## [Supplied records]
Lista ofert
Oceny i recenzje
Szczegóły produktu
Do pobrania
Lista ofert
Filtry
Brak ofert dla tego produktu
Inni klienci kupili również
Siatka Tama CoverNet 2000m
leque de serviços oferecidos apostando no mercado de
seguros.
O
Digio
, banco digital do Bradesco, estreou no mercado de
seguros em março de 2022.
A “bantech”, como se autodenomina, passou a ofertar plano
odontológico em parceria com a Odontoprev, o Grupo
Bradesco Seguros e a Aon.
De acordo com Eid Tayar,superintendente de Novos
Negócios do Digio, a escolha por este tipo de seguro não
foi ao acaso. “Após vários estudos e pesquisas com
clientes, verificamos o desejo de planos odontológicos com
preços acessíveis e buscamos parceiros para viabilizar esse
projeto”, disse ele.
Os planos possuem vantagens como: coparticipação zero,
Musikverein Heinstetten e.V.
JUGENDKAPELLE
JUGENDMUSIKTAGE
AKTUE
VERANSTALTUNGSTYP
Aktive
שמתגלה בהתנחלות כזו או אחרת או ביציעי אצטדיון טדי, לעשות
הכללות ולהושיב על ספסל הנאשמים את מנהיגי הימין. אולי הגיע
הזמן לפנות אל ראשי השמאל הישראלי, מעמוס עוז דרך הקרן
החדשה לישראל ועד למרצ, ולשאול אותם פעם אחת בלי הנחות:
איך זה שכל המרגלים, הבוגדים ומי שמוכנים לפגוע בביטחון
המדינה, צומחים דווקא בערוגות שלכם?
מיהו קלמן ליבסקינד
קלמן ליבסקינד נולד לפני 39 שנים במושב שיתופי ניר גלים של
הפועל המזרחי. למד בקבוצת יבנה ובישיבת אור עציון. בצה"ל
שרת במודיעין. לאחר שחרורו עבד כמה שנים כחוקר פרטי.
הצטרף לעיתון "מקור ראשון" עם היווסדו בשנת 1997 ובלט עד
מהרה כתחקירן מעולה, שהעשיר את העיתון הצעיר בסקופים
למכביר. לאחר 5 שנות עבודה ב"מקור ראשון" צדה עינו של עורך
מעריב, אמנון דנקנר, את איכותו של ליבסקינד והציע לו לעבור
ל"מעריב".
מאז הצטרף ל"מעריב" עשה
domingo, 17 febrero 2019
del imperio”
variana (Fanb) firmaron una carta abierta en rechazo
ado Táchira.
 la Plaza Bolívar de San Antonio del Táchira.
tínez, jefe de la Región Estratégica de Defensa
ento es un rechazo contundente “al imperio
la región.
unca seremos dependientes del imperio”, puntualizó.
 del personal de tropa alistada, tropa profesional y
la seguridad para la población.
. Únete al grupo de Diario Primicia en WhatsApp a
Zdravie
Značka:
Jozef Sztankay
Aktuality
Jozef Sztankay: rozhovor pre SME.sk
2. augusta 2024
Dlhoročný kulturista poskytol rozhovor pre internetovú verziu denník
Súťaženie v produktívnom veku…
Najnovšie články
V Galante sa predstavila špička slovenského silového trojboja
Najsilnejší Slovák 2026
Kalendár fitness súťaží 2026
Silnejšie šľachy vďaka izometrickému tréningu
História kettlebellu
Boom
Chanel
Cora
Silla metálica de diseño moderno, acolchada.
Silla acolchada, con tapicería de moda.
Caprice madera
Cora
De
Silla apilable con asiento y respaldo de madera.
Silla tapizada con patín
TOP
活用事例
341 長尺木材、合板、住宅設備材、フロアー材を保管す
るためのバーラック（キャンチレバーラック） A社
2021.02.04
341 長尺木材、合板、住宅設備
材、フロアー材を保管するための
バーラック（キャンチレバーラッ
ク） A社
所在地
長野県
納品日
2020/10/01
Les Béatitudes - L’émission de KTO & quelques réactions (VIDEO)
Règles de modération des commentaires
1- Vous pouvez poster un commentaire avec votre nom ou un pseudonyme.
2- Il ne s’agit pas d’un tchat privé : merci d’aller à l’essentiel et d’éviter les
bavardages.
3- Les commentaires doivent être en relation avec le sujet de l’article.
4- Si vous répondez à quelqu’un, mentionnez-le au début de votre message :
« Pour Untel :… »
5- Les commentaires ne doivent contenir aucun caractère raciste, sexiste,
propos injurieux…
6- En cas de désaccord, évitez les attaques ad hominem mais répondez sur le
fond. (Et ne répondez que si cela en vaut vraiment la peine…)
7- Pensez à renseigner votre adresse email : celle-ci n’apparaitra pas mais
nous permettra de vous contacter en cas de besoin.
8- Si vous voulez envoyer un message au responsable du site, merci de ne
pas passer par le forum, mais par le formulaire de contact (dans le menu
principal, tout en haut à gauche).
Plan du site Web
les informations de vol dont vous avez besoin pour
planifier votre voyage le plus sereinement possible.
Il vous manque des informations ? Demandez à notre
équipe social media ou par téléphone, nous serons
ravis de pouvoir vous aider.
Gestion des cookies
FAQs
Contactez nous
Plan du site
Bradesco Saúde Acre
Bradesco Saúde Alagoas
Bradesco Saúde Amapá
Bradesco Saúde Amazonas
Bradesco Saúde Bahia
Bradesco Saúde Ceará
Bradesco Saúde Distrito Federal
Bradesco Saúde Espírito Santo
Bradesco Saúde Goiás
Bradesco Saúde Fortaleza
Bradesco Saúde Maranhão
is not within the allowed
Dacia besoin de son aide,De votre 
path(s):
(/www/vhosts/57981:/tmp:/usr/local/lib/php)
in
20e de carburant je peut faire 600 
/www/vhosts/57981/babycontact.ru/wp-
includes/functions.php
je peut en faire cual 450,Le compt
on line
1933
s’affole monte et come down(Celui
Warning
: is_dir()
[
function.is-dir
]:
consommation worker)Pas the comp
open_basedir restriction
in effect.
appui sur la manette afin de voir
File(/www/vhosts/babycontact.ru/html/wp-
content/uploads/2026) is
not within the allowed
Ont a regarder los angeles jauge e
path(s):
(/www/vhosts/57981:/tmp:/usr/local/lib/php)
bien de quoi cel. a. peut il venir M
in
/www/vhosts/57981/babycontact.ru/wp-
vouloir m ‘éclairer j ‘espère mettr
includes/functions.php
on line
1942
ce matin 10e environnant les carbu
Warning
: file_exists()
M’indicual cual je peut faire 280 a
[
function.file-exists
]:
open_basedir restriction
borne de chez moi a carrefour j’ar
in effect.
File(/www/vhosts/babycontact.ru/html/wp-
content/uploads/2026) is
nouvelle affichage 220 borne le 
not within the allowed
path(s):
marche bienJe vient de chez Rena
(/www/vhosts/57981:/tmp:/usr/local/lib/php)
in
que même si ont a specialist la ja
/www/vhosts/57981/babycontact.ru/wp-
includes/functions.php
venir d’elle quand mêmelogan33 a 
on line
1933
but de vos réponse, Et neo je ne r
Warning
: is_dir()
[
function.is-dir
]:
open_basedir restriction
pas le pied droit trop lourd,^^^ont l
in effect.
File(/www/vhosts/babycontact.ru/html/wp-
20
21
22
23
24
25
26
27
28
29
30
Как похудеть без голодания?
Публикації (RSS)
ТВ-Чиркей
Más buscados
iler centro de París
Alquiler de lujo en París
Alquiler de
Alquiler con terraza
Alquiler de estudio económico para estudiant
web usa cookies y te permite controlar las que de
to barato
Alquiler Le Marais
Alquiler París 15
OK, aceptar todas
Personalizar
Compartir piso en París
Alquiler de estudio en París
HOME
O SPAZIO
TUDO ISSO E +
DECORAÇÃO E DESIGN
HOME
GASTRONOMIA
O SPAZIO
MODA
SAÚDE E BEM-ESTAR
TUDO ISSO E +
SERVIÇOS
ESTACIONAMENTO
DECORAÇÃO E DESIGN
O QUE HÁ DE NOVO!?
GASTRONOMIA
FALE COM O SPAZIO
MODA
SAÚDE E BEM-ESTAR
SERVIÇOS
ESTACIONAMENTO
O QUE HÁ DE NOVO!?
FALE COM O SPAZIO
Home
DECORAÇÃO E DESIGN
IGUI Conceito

## [Task to carry out]
An exact repeat of the lines from the one containing "OK, aceptar todas" through the final line above, both included, is the whole answer.

## [Result of this exercise]
OK, aceptar todas
Personalizar
Compartir piso en París
Alquiler de estudio en París
HOME
O SPAZIO
TUDO ISSO E +
DECORAÇÃO E DESIGN
HOME
GASTRONOMIA
O SPAZIO
MODA
SAÚDE E BEM-ESTAR
TUDO ISSO E +
SERVIÇOS
ESTACIONAMENTO
DECORAÇÃO E DESIGN
O QUE HÁ DE NOVO!?
GASTRONOMIA
FALE COM O SPAZIO
MODA
SAÚDE E BEM-ESTAR
SERVIÇOS
ESTACIONAMENTO
O QUE HÁ DE NOVO!?
FALE COM O SPAZIO
Home
DECORAÇÃO E DESIGN
IGUI Conceito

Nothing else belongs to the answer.